[[ EXTRACTED DATA open ]]

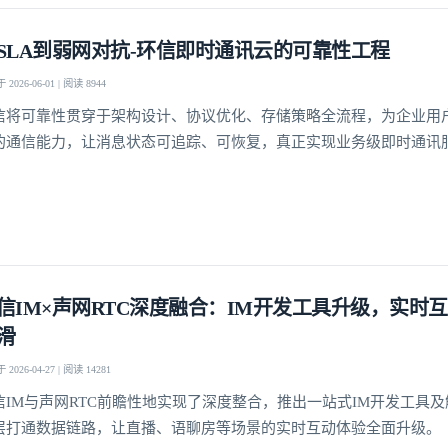
SLA到弱网对抗-环信即时通讯云的可靠性工程
2026-06-01 | 阅读 8944
我已阅读并同意
通讯云服务条款
和
通讯云隐私政策
信将可靠性贯穿于架构设计、协议优化、存储策略全流程，为企业用
提交
不了，谢谢
的通信能力，让消息状态可追踪、可恢复，真正实现业务级即时通讯
信IM×声网RTC深度融合：IM开发工具升级，实时
滑
2026-04-27 | 阅读 14281
信IM与声网RTC前瞻性地实现了深度整合，推出一站式IM开发工具
层打通数据链路，让直播、语聊房等场景的实时互动体验全面升级。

[[ EXTRACTED DATA closed ]]

Reproduce the text of all the rows above word for word, leaving the pictures out of your answer.

**ANSWER AREA**
SLA到弱网对抗-环信即时通讯云的可靠性工程
2026-06-01 | 阅读 8944
我已阅读并同意
通讯云服务条款
和
通讯云隐私政策
信将可靠性贯穿于架构设计、协议优化、存储策略全流程，为企业用
提交
不了，谢谢
的通信能力，让消息状态可追踪、可恢复，真正实现业务级即时通讯
信IM×声网RTC深度融合：IM开发工具升级，实时
滑
2026-04-27 | 阅读 14281
信IM与声网RTC前瞻性地实现了深度整合，推出一站式IM开发工具
层打通数据链路，让直播、语聊房等场景的实时互动体验全面升级。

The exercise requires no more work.